====== Data provided

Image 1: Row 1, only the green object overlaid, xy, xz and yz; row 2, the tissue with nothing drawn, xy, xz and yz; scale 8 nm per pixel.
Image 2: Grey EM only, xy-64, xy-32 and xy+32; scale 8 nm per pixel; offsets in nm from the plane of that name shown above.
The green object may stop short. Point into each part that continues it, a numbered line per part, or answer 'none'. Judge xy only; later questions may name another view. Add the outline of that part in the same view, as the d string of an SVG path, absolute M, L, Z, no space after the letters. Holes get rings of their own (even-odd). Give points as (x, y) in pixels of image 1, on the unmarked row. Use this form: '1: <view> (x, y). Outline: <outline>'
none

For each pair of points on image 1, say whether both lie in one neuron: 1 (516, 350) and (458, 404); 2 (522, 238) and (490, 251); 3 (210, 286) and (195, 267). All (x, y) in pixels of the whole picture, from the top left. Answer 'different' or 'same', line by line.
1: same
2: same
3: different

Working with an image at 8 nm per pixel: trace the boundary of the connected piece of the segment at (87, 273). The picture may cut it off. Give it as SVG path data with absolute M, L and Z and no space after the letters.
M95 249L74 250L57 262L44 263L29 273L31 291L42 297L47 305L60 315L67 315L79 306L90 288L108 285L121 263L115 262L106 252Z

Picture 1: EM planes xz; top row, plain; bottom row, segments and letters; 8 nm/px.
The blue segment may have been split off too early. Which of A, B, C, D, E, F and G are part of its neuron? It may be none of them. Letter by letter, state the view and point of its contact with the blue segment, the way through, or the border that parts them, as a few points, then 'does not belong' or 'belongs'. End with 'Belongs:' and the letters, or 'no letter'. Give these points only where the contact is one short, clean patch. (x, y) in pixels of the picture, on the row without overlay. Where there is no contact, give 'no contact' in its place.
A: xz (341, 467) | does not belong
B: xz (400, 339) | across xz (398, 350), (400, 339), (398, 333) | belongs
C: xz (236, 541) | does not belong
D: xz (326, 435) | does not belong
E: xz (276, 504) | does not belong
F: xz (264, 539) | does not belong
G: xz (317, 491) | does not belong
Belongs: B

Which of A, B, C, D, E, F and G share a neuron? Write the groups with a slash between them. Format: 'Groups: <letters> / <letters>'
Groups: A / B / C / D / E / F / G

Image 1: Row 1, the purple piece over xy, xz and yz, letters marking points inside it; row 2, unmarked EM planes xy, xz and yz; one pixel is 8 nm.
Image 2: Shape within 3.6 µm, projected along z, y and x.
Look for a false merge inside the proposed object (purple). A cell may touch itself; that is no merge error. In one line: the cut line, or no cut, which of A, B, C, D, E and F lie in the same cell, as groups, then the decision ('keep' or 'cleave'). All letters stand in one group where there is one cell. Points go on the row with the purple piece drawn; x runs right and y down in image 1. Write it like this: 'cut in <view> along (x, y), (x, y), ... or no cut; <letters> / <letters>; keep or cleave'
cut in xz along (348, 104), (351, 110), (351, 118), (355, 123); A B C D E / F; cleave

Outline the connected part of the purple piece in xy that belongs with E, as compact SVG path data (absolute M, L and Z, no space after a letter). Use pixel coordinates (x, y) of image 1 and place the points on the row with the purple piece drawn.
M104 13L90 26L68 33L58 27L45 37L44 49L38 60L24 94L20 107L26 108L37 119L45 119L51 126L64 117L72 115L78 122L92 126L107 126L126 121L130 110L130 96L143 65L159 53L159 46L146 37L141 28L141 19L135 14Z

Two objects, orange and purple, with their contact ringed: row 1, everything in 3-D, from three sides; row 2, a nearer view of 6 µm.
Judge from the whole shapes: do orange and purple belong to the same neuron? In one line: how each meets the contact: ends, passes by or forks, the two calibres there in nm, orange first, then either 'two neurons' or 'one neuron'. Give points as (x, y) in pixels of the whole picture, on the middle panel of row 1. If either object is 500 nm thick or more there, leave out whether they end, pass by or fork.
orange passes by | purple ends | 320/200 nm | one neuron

============

• _Task requirements_
Using the entries shown above, reproduce verbatim the lines from the line bearing "The green object may" to the line bearing "Picture 1: EM", inclusive.

• _Result of the task_
The green object may stop short. Point into each part that continues it, a numbered line per part, or answer 'none'. Judge xy only; later questions may name another view. Add the outline of that part in the same view, as the d string of an SVG path, absolute M, L, Z, no space after the letters. Holes get rings of their own (even-odd). Give points as (x, y) in pixels of image 1, on the unmarked row. Use this form: '1: <view> (x, y). Outline: <outline>'
none

For each pair of points on image 1, say whether both lie in one neuron: 1 (516, 350) and (458, 404); 2 (522, 238) and (490, 251); 3 (210, 286) and (195, 267). All (x, y) in pixels of the whole picture, from the top left. Answer 'different' or 'same', line by line.
1: same
2: same
3: different

Working with an image at 8 nm per pixel: trace the boundary of the connected piece of the segment at (87, 273). The picture may cut it off. Give it as SVG path data with absolute M, L and Z and no space after the letters.
M95 249L74 250L57 262L44 263L29 273L31 291L42 297L47 305L60 315L67 315L79 306L90 288L108 285L121 263L115 262L106 252Z

Picture 1: EM planes xz; top row, plain; bottom row, segments and letters; 8 nm/px.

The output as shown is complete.